ISLAMABAD, Pakistan — A suicide car bomb attack on Friday in a Shiite marketplace in northwest Pakistan has killed at least 25 people and wounded 36, a police commander in the city of Kohat said.
The attack flattened a two-story hotel and a number of shops at the Kacha Pakha bazaar. Rescue teams worked through the afternoon to pull victims from the rubble. The bomb contained more than 300 pounds of explosives, Ali Hassan Khan, the police commander, said
Kohat is a market town in Pakistan’s North-West Frontier Province about 30 miles south of the volatile city of Peshawar and 100 miles west of the capital, Islamabad.
The Kohat district is predominantly Sunni Muslim, and its outlying areas have long served as a safe haven for Taliban fighters. But there are a number of Shiite communities in the district as well, and sectarian violence there has been chronic and deadly.

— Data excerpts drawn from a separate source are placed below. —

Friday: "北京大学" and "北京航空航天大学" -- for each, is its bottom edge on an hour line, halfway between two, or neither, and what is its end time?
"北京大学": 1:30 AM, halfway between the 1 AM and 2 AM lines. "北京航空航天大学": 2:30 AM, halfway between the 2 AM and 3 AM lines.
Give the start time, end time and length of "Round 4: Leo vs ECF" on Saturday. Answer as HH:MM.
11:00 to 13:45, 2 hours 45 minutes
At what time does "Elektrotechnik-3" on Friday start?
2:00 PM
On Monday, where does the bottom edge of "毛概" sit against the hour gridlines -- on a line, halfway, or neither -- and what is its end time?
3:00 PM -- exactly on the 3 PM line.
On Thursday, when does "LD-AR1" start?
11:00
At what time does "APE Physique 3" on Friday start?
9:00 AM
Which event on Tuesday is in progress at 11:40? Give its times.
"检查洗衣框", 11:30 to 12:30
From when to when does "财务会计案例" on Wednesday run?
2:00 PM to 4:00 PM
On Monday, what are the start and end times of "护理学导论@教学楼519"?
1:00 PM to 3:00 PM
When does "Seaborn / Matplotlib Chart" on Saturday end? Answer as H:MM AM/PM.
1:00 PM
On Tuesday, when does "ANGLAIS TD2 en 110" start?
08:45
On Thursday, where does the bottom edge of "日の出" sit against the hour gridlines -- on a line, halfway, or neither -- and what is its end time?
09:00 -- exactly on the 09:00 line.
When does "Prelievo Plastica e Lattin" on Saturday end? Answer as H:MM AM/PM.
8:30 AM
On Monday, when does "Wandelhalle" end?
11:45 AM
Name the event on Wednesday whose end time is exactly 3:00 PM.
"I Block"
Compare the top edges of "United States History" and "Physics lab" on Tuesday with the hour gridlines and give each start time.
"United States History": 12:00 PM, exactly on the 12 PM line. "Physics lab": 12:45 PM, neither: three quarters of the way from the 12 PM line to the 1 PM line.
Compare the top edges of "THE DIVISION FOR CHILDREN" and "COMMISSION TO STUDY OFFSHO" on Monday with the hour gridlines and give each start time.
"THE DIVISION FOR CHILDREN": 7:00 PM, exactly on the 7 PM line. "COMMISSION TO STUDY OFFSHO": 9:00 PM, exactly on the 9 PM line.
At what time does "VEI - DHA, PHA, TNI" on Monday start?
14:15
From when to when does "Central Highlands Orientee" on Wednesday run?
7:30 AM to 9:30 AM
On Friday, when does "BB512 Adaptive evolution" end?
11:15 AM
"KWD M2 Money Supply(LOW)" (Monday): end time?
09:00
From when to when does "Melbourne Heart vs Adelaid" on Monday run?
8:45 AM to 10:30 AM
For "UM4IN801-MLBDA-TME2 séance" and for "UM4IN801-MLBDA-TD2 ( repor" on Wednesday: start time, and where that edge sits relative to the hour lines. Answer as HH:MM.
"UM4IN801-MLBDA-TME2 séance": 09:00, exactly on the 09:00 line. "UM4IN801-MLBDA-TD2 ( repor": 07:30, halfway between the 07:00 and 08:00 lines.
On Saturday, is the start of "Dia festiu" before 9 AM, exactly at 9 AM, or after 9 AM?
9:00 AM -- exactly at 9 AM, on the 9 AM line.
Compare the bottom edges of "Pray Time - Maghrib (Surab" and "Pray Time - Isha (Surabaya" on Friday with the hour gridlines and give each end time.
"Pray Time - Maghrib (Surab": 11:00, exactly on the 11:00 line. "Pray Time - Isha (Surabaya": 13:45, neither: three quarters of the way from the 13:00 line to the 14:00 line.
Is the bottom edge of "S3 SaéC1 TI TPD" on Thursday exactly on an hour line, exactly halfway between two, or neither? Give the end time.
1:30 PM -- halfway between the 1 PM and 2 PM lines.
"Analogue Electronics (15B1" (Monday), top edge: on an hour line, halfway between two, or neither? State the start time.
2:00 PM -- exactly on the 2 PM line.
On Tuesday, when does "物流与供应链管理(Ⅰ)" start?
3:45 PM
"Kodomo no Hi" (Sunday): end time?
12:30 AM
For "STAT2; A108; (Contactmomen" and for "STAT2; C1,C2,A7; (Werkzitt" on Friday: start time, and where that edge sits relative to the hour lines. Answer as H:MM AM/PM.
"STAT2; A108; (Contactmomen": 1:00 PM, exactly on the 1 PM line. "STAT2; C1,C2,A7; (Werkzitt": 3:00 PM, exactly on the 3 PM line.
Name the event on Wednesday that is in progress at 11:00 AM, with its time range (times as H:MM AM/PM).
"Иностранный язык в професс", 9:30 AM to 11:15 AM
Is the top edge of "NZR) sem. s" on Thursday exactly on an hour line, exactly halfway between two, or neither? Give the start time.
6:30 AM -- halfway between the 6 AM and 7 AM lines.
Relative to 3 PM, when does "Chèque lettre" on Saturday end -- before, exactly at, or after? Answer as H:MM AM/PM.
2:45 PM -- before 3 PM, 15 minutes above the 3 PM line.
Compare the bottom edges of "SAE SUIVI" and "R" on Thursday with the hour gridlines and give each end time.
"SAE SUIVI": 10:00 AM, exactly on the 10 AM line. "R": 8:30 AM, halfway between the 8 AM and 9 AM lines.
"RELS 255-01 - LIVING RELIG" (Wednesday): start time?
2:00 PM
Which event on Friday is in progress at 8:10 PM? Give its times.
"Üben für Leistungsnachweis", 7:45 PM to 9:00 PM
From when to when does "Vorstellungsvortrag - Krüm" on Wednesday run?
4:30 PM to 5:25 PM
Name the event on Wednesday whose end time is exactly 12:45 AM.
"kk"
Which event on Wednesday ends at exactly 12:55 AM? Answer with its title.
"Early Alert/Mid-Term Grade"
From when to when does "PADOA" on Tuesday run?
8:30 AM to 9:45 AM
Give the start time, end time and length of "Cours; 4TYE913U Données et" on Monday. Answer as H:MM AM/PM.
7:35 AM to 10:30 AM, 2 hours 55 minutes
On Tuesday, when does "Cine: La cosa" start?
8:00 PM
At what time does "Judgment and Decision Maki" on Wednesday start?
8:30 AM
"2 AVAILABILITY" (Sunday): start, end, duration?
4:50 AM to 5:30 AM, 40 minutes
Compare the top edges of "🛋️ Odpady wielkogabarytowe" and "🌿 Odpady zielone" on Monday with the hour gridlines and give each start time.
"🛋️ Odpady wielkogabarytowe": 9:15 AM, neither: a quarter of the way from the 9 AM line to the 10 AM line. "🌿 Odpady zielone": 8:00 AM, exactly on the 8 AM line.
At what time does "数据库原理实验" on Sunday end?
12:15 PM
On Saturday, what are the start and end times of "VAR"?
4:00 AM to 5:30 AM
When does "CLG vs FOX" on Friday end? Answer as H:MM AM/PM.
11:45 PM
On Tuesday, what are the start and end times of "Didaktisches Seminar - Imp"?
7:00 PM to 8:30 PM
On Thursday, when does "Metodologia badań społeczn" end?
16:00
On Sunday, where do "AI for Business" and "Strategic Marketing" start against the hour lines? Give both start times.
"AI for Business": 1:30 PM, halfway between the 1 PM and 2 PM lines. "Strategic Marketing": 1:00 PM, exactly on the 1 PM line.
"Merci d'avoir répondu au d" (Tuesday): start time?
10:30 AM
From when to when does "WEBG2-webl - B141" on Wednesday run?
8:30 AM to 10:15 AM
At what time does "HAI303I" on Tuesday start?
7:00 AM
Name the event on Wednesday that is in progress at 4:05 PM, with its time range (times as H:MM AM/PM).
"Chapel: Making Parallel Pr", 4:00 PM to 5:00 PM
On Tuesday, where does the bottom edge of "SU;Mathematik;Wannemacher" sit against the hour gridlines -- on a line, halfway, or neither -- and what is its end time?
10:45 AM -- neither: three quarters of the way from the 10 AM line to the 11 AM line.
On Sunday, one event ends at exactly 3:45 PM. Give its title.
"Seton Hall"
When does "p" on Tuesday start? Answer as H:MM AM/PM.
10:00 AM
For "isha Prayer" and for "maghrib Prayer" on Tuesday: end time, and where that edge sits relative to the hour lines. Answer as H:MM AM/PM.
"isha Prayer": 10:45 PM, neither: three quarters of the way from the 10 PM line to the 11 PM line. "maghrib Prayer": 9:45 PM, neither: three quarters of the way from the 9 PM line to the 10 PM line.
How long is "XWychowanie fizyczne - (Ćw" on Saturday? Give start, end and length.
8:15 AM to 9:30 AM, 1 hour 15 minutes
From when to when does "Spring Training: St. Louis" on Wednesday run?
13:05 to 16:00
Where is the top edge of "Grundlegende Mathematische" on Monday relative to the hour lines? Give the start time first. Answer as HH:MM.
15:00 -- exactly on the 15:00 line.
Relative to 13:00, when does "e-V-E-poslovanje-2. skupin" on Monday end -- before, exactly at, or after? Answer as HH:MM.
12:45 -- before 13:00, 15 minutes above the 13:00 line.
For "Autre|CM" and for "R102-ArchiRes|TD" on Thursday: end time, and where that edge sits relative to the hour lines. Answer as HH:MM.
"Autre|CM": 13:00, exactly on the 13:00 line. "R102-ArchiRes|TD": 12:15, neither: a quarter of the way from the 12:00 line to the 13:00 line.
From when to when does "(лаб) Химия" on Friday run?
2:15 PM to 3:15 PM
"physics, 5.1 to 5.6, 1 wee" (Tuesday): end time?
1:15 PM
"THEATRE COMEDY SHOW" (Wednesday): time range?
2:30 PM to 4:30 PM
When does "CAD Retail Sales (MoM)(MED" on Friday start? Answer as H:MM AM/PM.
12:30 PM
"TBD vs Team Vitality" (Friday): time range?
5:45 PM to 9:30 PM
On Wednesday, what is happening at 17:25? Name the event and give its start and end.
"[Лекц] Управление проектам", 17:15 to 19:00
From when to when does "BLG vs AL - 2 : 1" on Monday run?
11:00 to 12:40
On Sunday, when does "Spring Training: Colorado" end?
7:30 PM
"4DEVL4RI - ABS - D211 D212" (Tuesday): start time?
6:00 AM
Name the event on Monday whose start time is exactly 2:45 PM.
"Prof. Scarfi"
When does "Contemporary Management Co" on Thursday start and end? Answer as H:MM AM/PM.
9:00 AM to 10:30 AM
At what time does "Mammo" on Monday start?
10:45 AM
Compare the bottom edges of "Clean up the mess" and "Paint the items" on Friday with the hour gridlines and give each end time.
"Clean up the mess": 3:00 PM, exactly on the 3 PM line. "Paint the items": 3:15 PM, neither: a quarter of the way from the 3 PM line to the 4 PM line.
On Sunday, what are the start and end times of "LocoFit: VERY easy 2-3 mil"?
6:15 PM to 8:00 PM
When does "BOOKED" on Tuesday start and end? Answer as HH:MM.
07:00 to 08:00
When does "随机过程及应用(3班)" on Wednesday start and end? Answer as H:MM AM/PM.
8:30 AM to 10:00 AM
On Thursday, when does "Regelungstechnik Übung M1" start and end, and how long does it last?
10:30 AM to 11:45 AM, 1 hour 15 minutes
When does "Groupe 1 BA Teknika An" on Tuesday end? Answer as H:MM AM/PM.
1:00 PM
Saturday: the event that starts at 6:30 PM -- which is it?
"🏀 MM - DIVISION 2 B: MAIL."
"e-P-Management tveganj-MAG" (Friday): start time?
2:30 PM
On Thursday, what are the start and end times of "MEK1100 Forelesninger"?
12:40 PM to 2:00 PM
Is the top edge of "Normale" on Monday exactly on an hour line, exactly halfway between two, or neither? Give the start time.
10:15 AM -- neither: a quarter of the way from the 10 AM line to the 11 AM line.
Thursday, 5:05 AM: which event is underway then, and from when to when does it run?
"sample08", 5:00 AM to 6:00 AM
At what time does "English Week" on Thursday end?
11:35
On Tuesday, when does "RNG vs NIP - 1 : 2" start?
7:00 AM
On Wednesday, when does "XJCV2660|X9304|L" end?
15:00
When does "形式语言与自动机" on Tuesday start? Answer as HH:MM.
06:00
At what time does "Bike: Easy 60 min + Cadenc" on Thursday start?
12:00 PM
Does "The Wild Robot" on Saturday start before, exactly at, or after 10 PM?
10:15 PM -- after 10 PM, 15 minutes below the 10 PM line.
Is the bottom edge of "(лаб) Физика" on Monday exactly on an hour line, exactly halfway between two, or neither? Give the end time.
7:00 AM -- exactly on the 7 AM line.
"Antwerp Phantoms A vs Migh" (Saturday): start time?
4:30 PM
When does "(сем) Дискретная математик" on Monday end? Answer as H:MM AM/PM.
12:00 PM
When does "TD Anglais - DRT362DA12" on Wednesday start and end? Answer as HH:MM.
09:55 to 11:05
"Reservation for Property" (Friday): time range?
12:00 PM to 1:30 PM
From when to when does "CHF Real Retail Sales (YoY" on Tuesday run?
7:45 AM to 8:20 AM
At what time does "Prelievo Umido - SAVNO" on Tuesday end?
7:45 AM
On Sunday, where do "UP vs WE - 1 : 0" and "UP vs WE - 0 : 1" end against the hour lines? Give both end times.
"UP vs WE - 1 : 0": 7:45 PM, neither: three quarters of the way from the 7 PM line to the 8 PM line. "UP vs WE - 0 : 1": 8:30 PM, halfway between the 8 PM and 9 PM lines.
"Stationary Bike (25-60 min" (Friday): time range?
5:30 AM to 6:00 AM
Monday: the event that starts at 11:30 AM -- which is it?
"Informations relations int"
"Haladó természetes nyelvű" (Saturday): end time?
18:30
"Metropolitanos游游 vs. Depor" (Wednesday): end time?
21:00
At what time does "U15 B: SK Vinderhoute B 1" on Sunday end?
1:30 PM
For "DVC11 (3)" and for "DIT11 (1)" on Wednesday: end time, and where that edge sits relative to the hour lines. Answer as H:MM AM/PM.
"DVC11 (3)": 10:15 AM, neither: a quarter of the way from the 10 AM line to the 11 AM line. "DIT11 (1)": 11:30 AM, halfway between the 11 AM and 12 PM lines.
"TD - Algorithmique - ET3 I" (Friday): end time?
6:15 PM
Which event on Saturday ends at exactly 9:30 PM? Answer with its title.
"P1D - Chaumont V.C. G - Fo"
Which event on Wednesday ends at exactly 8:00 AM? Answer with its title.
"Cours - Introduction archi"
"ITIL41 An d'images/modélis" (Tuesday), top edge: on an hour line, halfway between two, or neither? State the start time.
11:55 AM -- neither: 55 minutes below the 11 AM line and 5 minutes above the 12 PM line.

A crowd of Shiite residents in Kohat town, angry at the failure of the police to provide security in their vulnerable neighborhoods, attacked a police car with rocks when it arrived at the scene of the blast on Friday.
Recent operations by the police and government security forces against Taliban militants have further heightened tensions in the district.
The News International, an English-language newspaper in Pakistan, reported the arrests of 22 suspected Taliban insurgents on Monday — along with the seizure of dozens of weapons and 11 pounds of hashish — followed by eight more arrests on Thursday.
The police also demolished the houses of two fugitive insurgents in the Kohat district, the paper said, which resulted in the reprisal bombing of the home of a member of a pro-government militia.
Also Thursday, a bomb exploded in a Kohat electronics shop, injuring at least three people. Five neighboring shops were demolished by the bomb, which had been planted in a barrel of clarified butter.